I just started learning mlflow and wanted to know how to pass multiple values to each parameter in the mlflow run command.

The objective is to pass a dictionary to GridSearchCV as a param_grid to perform cross validation.

In my main code, I retrieve the command line parameters using argparse. And by adding nargs='+' in the add_argument(), I can write spaced values for each hyper parameter and then applying vars() to create the dictionary. See code below:

import argparse

# Build the parameters for the command-line
param_names = list(RandomForestClassifier().get_params().keys())

# Param types in the same order they appear in param_names by using get_params()
param_types = [bool, float, dict, str, int, float, int, float, float, float,
               float, float, float, int, int, bool, int, int, bool]

# Allow for only optional command-line arguments
parser = argparse.ArgumentParser()
grid_group = parser.add_argument_group('param_grid_group')
for i, p in enumerate(param_names):
    grid_group.add_argument(f'--{p}', type=param_types[i], nargs='+')
#Create a param_grid to be passed to GridSearchCV
param_grid_unprocessed = vars(parser.parse_args())

This works well with the classic python command :

python my_code.py --max_depth 2 3 4 --n_estimators 400 600 1000

As I said, here I can just write spaced values for each hyper-parameter and the code above does the magic by grouping the values inside a list and returning the dictionary below that I can then pass to GridSearchCV :

{'max_depth':[2, 3, 4], 'n_estimators':[400, 600, 1000]}

However with the mlflow run command, I can't get it right so far as it only accepts one value for each parameter. Here's my MLproject file :

name: mlflow_project

conda_env: conda.yml

entry_points:

  main:
    parameters:
      max_depth: int
      n_estimators: int
    command: "python my_code.py --max_depth {max_depth} --n_estimators {n_estimators}"

So this works :

mlflow run . -P max_depth=2 -P n_estimators=400

But not this :

 mlflow run . -P max_depth=[2, 3, 4] -P n_estimators=[400, 600, 1000]

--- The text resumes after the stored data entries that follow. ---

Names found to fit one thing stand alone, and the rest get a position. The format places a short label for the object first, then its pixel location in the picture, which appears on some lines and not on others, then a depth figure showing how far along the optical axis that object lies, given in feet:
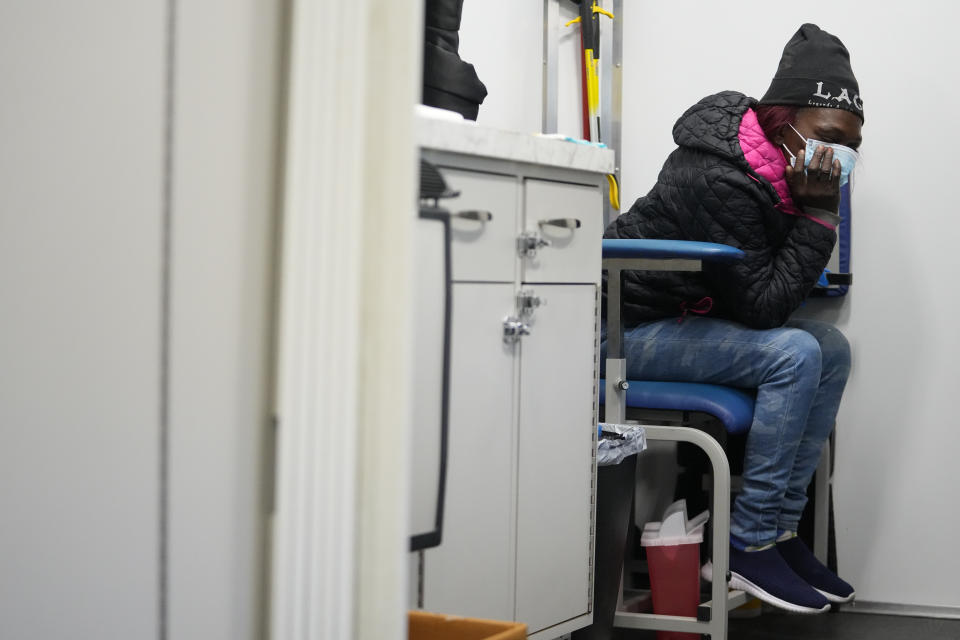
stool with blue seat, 12.57
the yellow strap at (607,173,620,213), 14.51
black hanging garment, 11.48
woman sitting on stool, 13.29
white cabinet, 10.30
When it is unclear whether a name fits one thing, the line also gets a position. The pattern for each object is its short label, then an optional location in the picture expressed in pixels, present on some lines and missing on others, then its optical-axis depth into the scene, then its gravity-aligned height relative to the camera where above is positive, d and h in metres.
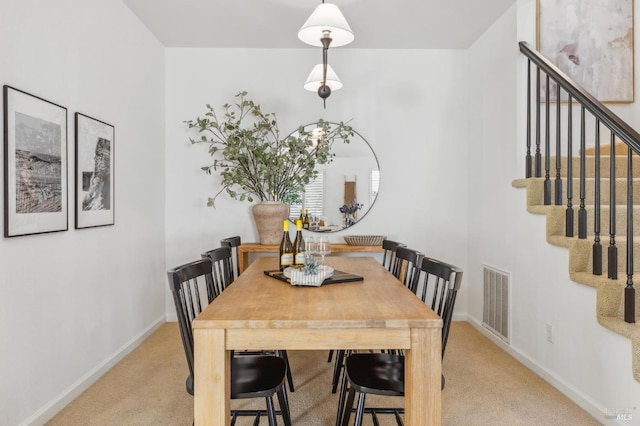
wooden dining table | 1.53 -0.46
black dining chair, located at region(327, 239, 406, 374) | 2.66 -0.98
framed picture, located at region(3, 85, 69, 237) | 2.05 +0.25
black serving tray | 2.22 -0.34
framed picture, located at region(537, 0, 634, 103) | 3.41 +1.39
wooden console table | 3.81 -0.32
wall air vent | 3.42 -0.74
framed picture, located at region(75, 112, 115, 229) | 2.68 +0.27
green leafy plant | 3.86 +0.60
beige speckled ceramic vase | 3.82 -0.05
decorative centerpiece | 2.12 -0.31
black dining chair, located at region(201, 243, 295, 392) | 2.46 -0.35
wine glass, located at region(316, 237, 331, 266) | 2.31 -0.18
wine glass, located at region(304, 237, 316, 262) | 2.32 -0.18
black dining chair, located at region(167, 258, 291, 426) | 1.72 -0.70
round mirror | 4.20 +0.24
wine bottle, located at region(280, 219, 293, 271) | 2.52 -0.24
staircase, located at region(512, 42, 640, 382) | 2.19 +0.11
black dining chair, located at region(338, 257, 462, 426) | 1.78 -0.71
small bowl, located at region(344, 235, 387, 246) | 3.91 -0.24
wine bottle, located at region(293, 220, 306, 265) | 2.35 -0.22
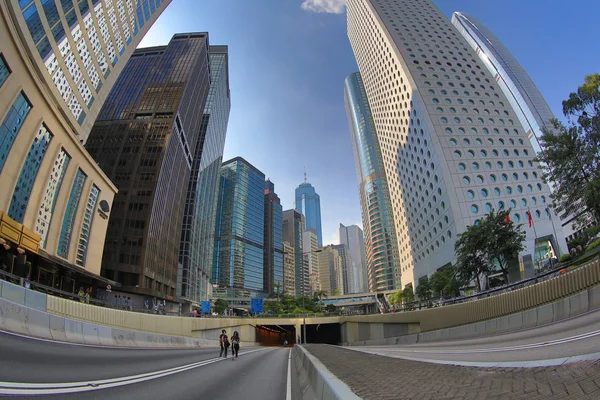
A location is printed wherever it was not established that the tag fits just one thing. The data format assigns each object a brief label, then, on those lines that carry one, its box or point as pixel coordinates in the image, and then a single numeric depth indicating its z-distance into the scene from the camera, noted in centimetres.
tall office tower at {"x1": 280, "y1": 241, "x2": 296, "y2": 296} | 19462
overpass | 1399
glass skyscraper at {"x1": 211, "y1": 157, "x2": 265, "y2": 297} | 15125
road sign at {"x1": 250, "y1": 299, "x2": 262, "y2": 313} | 5489
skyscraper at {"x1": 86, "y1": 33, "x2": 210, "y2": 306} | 6644
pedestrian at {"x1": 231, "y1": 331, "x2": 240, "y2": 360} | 1718
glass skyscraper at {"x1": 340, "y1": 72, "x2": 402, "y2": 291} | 15038
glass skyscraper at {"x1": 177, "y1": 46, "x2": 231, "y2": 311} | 10025
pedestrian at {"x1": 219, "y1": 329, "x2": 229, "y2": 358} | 1763
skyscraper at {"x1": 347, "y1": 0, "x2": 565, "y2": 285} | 6281
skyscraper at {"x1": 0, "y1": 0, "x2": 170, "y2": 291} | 2833
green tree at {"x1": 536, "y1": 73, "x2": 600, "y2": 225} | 2078
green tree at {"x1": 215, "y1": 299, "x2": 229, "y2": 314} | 10706
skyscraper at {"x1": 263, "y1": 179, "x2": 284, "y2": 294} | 17975
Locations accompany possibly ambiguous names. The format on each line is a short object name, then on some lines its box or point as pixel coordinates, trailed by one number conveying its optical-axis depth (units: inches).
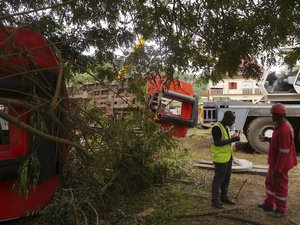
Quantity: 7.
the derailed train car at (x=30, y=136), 105.8
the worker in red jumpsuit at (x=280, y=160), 195.6
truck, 406.0
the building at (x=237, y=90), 1225.4
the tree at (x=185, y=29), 163.3
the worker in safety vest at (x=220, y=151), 206.4
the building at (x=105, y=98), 432.4
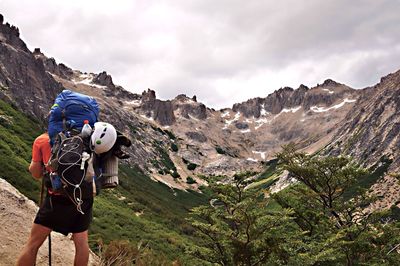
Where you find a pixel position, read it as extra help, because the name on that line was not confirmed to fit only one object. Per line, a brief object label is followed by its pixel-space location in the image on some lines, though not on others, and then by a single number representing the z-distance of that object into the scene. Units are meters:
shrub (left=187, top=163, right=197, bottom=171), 155.62
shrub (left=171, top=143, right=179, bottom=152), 165.00
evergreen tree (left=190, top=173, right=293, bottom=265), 13.13
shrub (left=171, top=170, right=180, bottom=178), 135.12
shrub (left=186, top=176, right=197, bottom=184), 136.77
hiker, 4.76
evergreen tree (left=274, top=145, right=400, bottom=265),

In the documentation, it seems that it's impossible to do it. So, is there is any hack to overcome this problem ?

Thank you in advance !

Downforu
  • 317
  • 5
  • 13

1 Answers1

0

I've been working around this issue by passing file names as parameters and loading the information from the file in my script. Not ideal but it works. I'm curious to see what others have tried.